Finalmente l’ecofemminista ha trovato il coraggio di difendere la giovane arrestata nel campus di Teheran. Ma Rousseau è tornata a ricordarci, in 280 caratteri, che ancora non ha capito niente: “Il nostro corpo e tutto ciò che indossiamo (o meno) ci appartiene”. Il diktat dei mullah che imprigionano e uccidono per un velo, e il laicismo francese che lo vieta: stessa lotta. Così l’iraniana Marjane Satrapi, l’autrice di “Persepolis”, ha risposto alla leader dell’ecofemminismo francese: “Che tu non capisca la situazione e che tu sia stupida, va bene. Tutti hanno il diritto di essere stupidi. Ma a questo punto è meglio tacere”.
Le femministe iraniane esuli in Europa sono sul piede di guerra con le colleghe occidentali. “Non hanno il coraggio di identificare chiaramente ciò contro cui le donne iraniane stanno combattendo, vale a dire l’islamismo, la legge della sharia e questa oppressione religiosa patriarcale, non hanno il coraggio di identificare il nemico”, attacca Mona Jafarian, figura iraniana di spicco a Parigi. Parlando con il Figaro, Jafarian dice: “Ho capito che il femminismo nella sua forma attuale è morto. Il giorno dopo la morte in Iran di Mahsa Amini, mi sono resa conto subito che nessuna delle personalità o nessuno dei grandi collettivi mi stava comunicando o parlando apertamente dell’argomento. L’ho trovato irreale: era la prima rivoluzione femminista della nostra èra moderna, e loro tacevano. Le femministe non hanno parlato molto del destino delle donne afghane e iraniane, perché, in modo speculare, dicono a se stesse che ciò potrebbe essere dannoso per gli islamisti, e quindi in modo speculare per i musulmani”.

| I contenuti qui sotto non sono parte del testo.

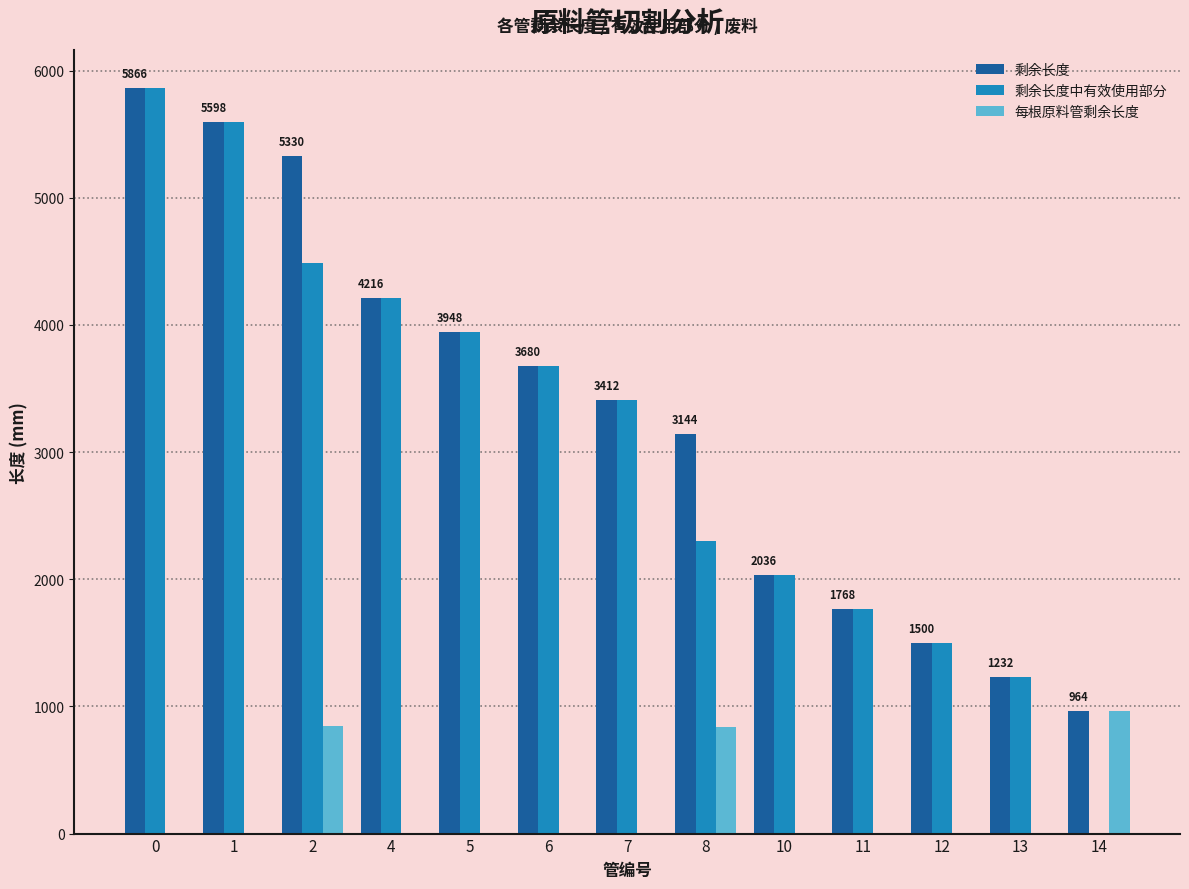

How many groups of bars are there?

13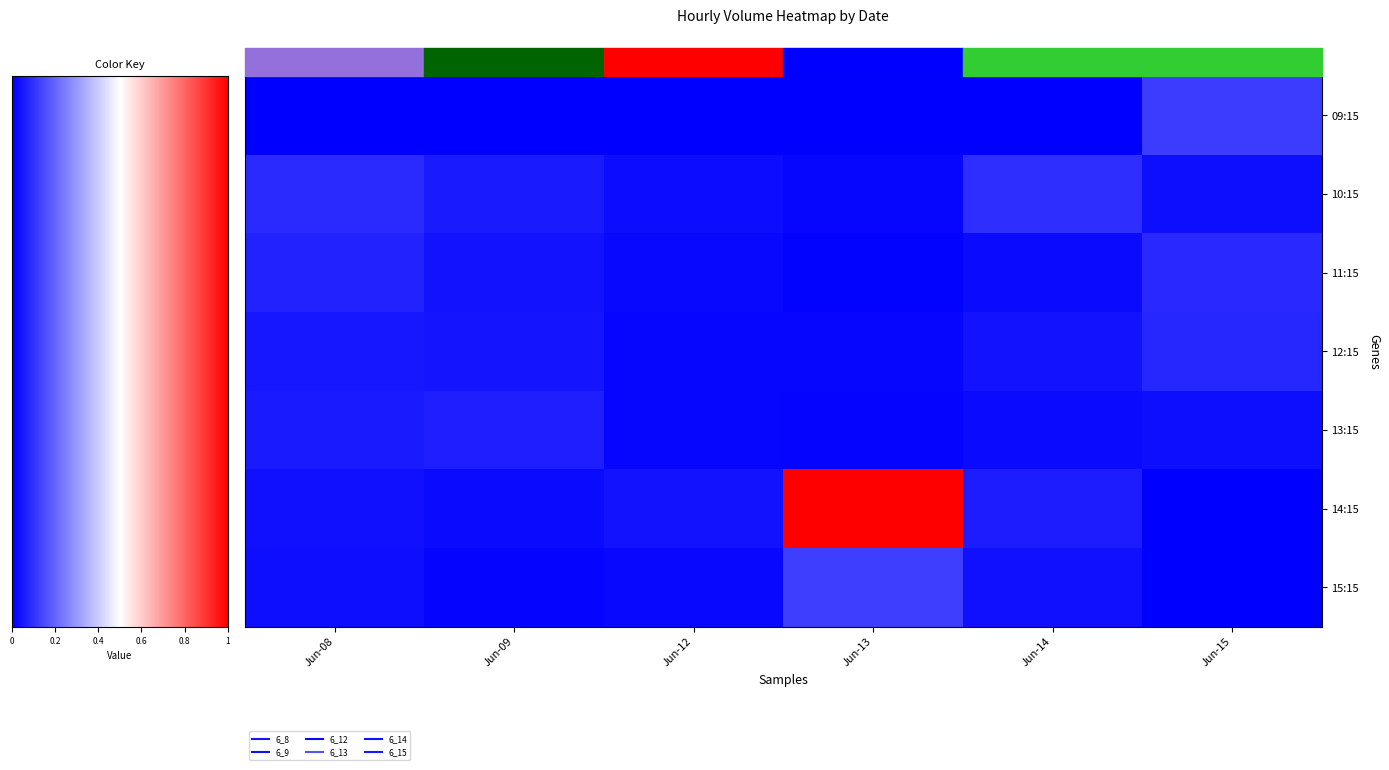

Reading left to right, list all the values displayed in this chart.

row_0: 0	0	0	0	0	647600
row_1: 461609	281117	139762	71285	500922	161326
row_2: 377047	212231	87435	40168	127517	429431
row_3: 251632	229473	65690	64561	198945	418773
row_4: 293357	324094	85832	56952	124372	167799
row_5: 188245	109834	205206	5493491	313842	0
row_6: 150469	54608	100583	679486	192058	0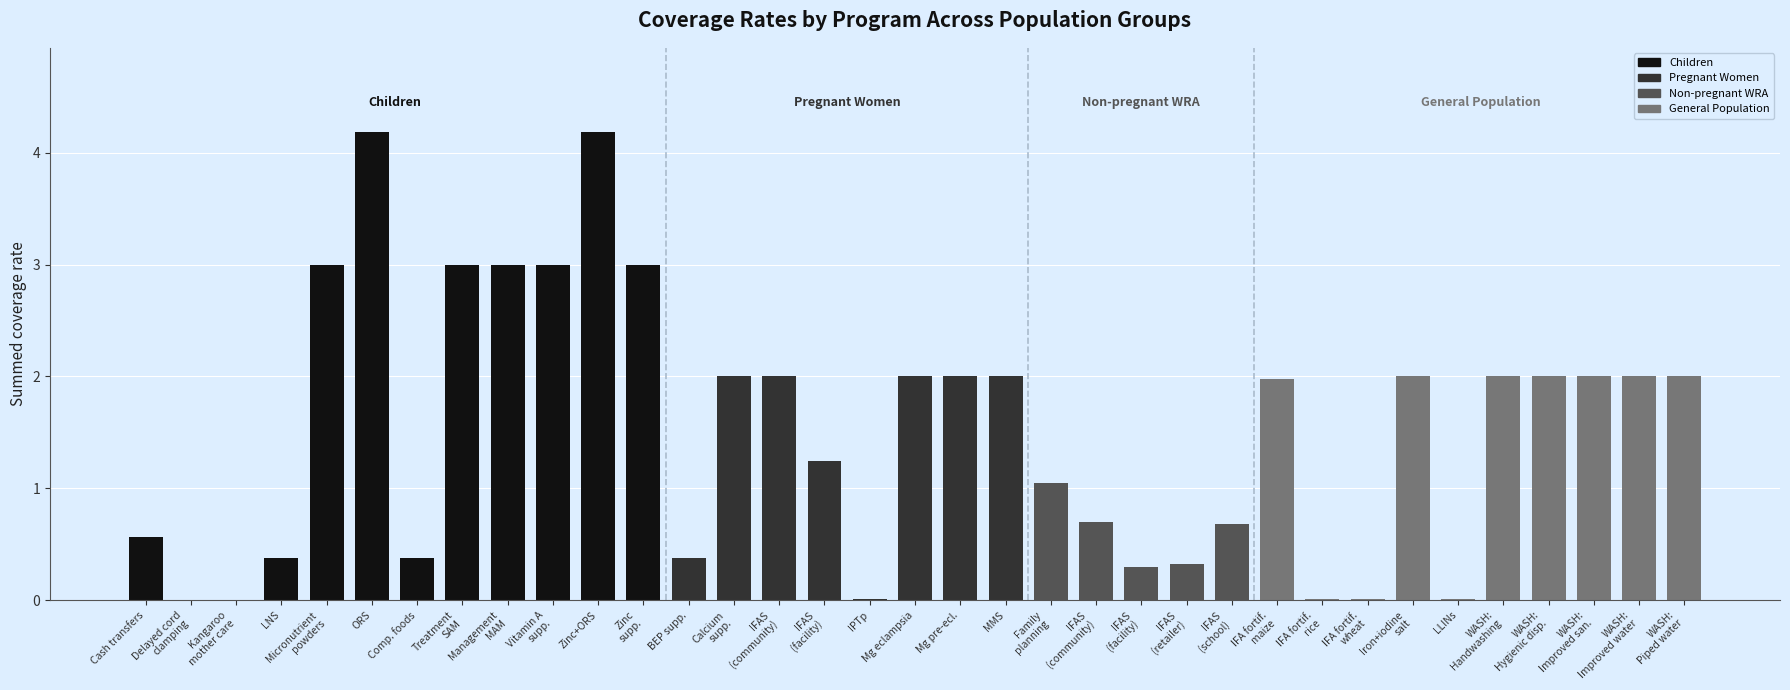

Count the number of data series in this chart.

1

Un incontro tra l’eminente dissidente iraniana Masih Alinejad (sotto scorta in America e quando viene in Europa per i numerosi tentativi iraniani di rapirla e ucciderla) e alti funzionari tedeschi è finito nel caos per l’insistenza del governo tedesco affinché l’incontro fosse mantenuto segreto. “Il governo tedesco si incontra pubblicamente con i nostri oppressori, ma vogliono nasconderci?”, Alinejad ha detto a Politico. “Non ho nulla da cui rifuggire. Devo stare al fianco della mia gente perché sono orgogliosa di loro. Non posso tenere una riunione a porte chiuse. Se la politica tedesca è tutta incentrata sul femminismo, allora voglio vedere delle azioni concrete”. Come ricordava Anna Paola Concia sul Foglio, in Italia praticamente nessuna grande organizzazione femminista ha fiatato sulla sorte di Ahou Daryaei, mentre la Repubblica è preccupata: “La vittoria di Trump è anche la vittoria del patriarcato”.